Records from a data collection >>
___

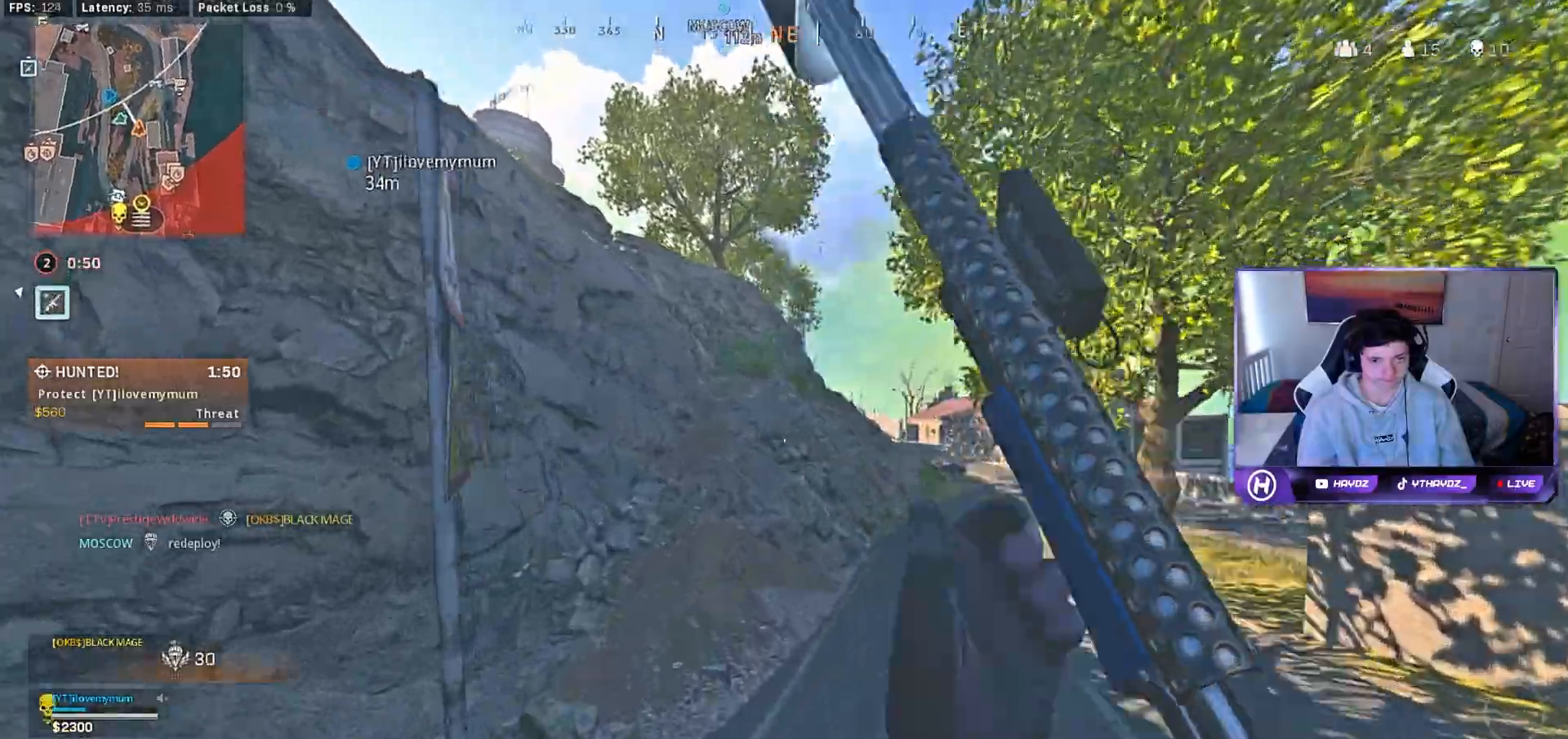
{"buttons": [], "left_stick": "up-left", "right_stick": "center", "events": [[33, "R3", "up"], [83, "L3", "up"], [117, "right_stick", "center"], [167, "R3", "down"], [183, "L3", "down"], [217, "left_stick", "up-left"], [233, "R3", "up"], [267, "L3", "up"], [350, "A", "down"], [367, "L3", "down"], [450, "A", "up"], [467, "L3", "up"]]}
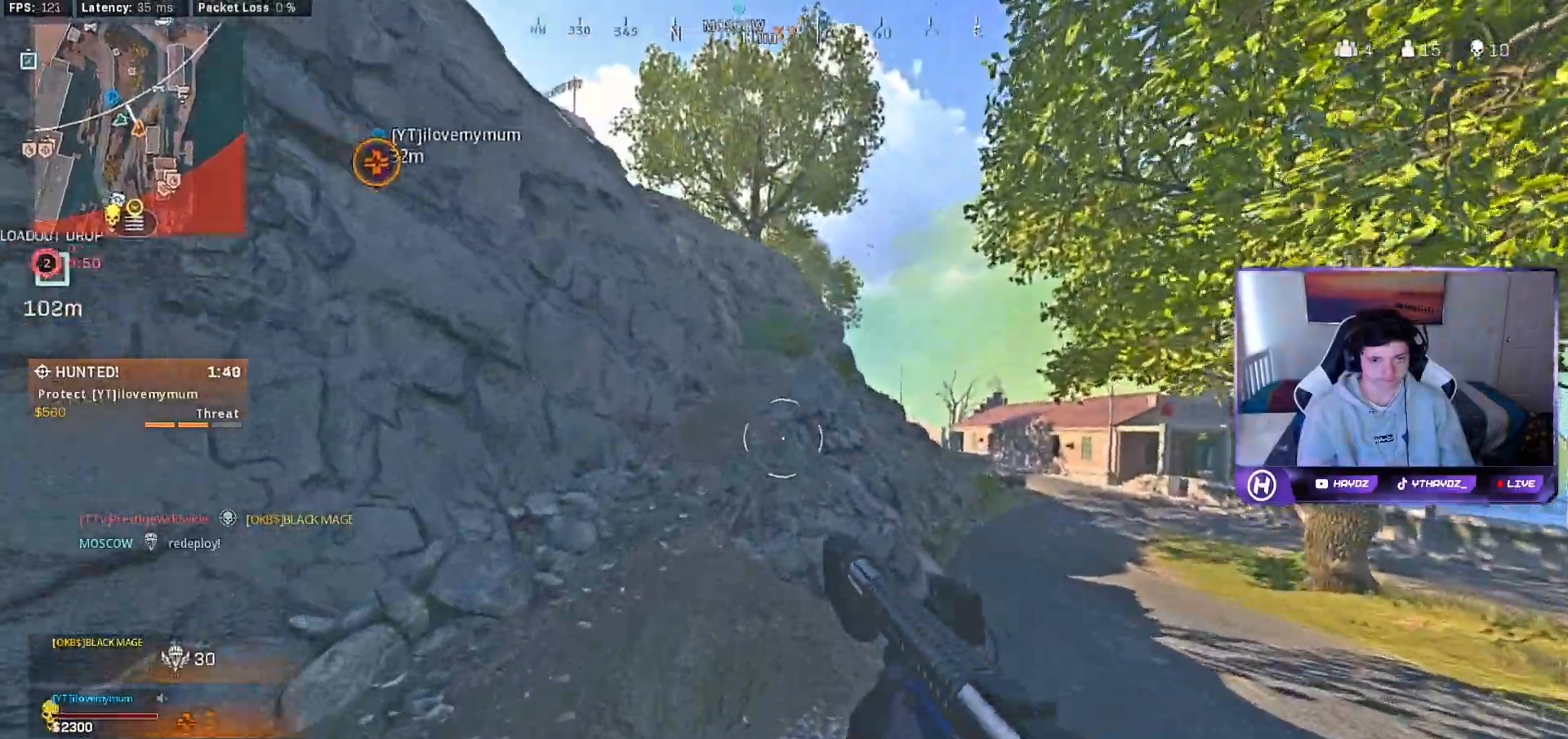
{"buttons": ["Y"], "left_stick": "up", "right_stick": "center", "events": [[67, "A", "down"], [67, "left_stick", "up"], [117, "L3", "down"], [183, "A", "up"], [200, "L3", "up"], [283, "Y", "down"], [367, "L3", "down"], [383, "Y", "up"], [450, "L3", "up"], [450, "Y", "down"]]}
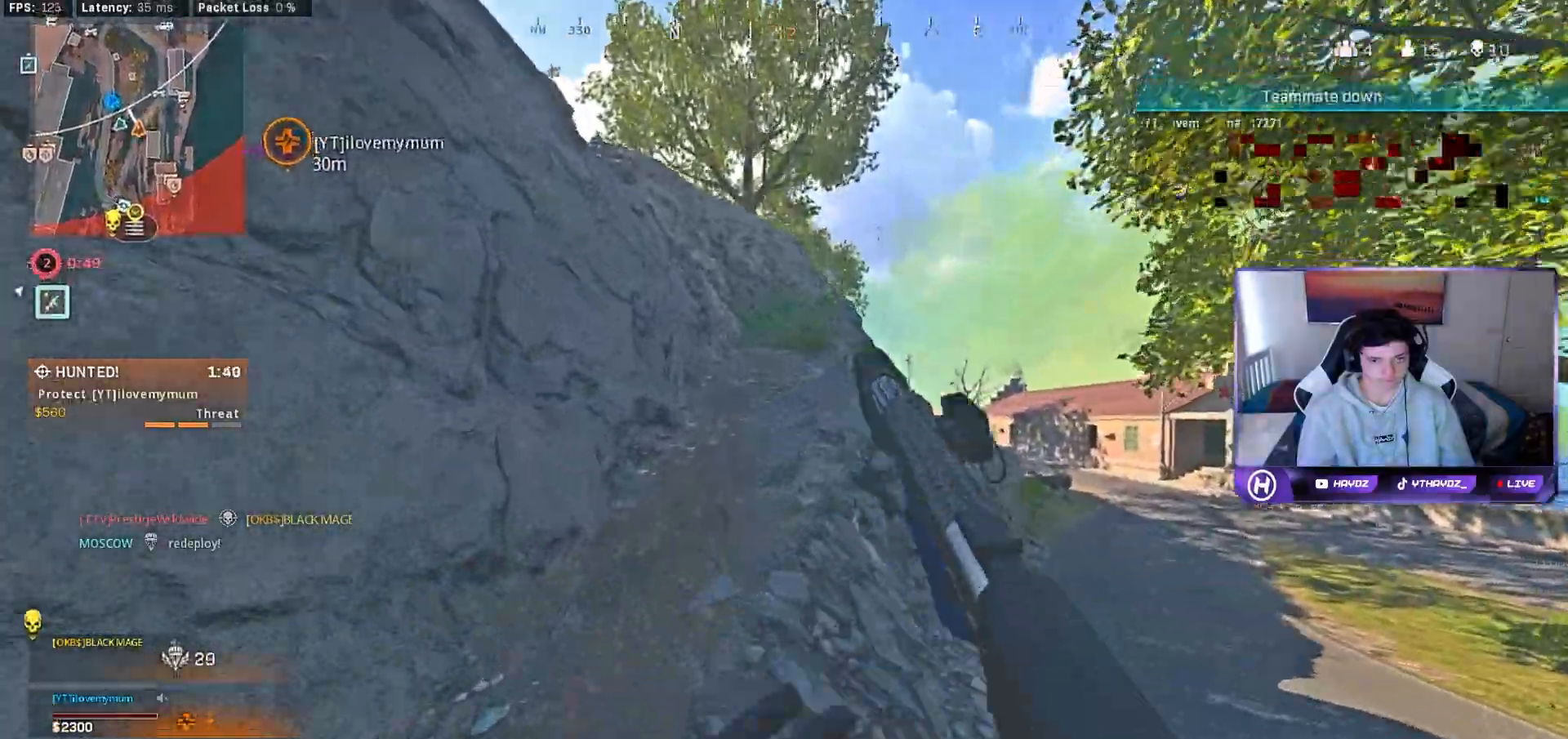
{"buttons": ["Y", "L3"], "left_stick": "up", "right_stick": "center", "events": [[50, "Y", "up"], [150, "Y", "down"], [283, "L3", "down"], [367, "L3", "up"], [383, "Y", "up"], [483, "L3", "down"], [483, "Y", "down"]]}
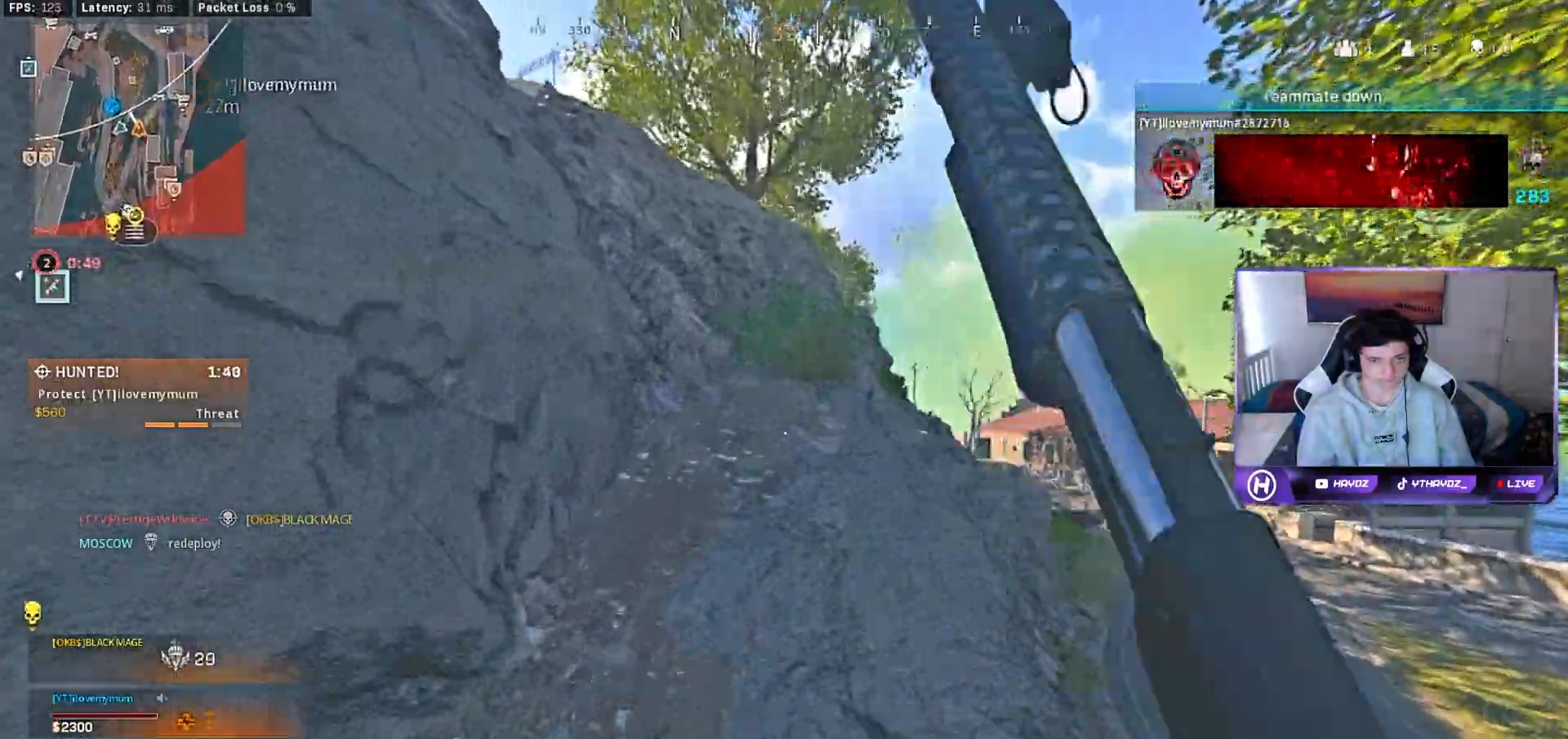
{"buttons": [], "left_stick": "up", "right_stick": "center", "events": [[67, "L3", "up"], [67, "Y", "up"], [150, "Y", "down"], [167, "L3", "down"], [217, "Y", "up"], [267, "L3", "up"], [267, "left_stick", "up-right"], [383, "Y", "down"], [417, "L3", "down"], [417, "left_stick", "up"], [450, "Y", "up"], [483, "L3", "up"]]}
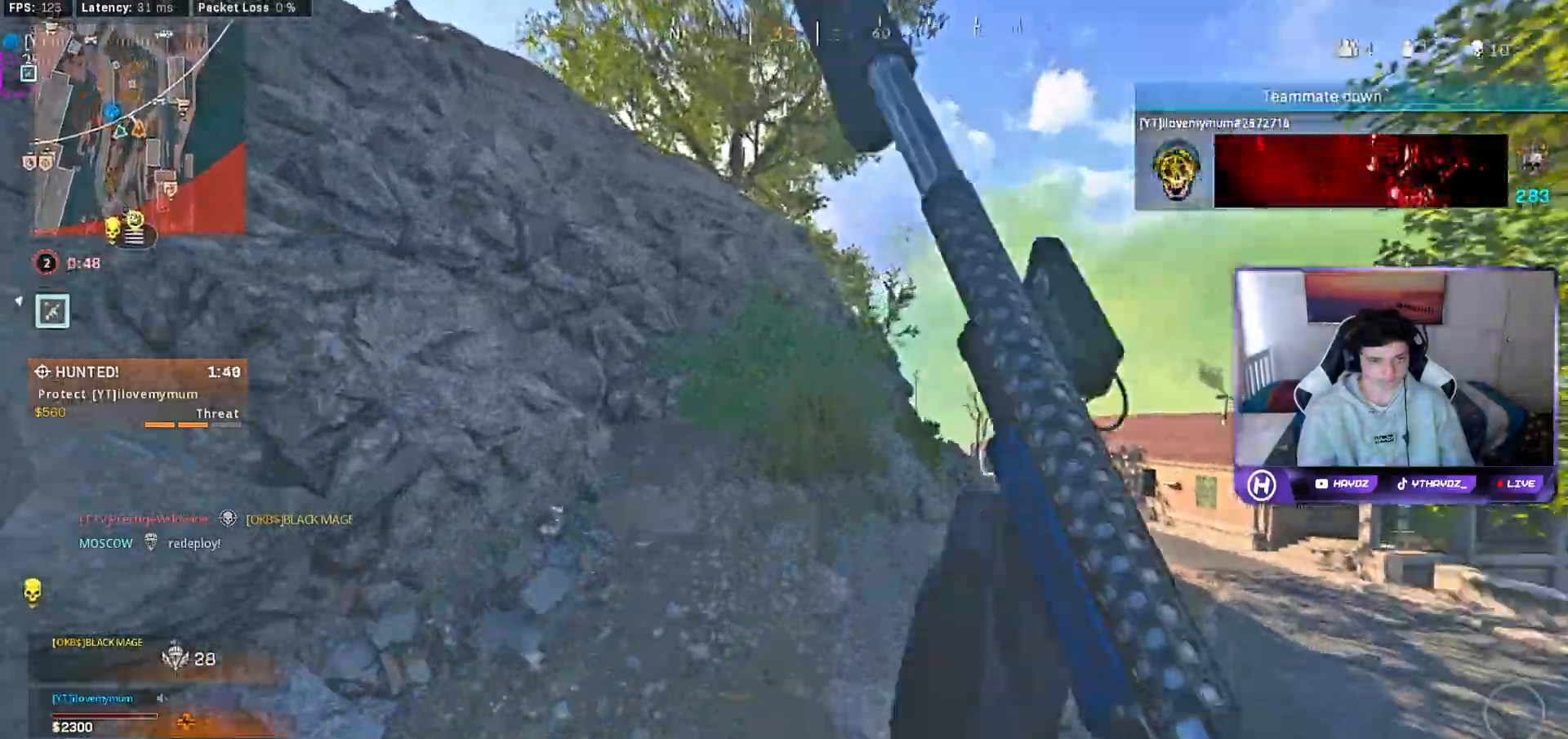
{"buttons": [], "left_stick": "up-right", "right_stick": "right", "events": [[33, "Y", "down"], [83, "L3", "down"], [100, "Y", "up"], [167, "L3", "up"], [167, "left_stick", "up-right"], [283, "L3", "down"], [367, "L3", "up"], [483, "right_stick", "right"]]}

___

The data above should be returned in full, exactly as written, apart from its images.

Result of this task >>
{"buttons": [], "left_stick": "up-left", "right_stick": "center", "events": [[33, "R3", "up"], [83, "L3", "up"], [117, "right_stick", "center"], [167, "R3", "down"], [183, "L3", "down"], [217, "left_stick", "up-left"], [233, "R3", "up"], [267, "L3", "up"], [350, "A", "down"], [367, "L3", "down"], [450, "A", "up"], [467, "L3", "up"]]}
{"buttons": ["Y"], "left_stick": "up", "right_stick": "center", "events": [[67, "A", "down"], [67, "left_stick", "up"], [117, "L3", "down"], [183, "A", "up"], [200, "L3", "up"], [283, "Y", "down"], [367, "L3", "down"], [383, "Y", "up"], [450, "L3", "up"], [450, "Y", "down"]]}
{"buttons": ["Y", "L3"], "left_stick": "up", "right_stick": "center", "events": [[50, "Y", "up"], [150, "Y", "down"], [283, "L3", "down"], [367, "L3", "up"], [383, "Y", "up"], [483, "L3", "down"], [483, "Y", "down"]]}
{"buttons": [], "left_stick": "up", "right_stick": "center", "events": [[67, "L3", "up"], [67, "Y", "up"], [150, "Y", "down"], [167, "L3", "down"], [217, "Y", "up"], [267, "L3", "up"], [267, "left_stick", "up-right"], [383, "Y", "down"], [417, "L3", "down"], [417, "left_stick", "up"], [450, "Y", "up"], [483, "L3", "up"]]}
{"buttons": [], "left_stick": "up-right", "right_stick": "right", "events": [[33, "Y", "down"], [83, "L3", "down"], [100, "Y", "up"], [167, "L3", "up"], [167, "left_stick", "up-right"], [283, "L3", "down"], [367, "L3", "up"], [483, "right_stick", "right"]]}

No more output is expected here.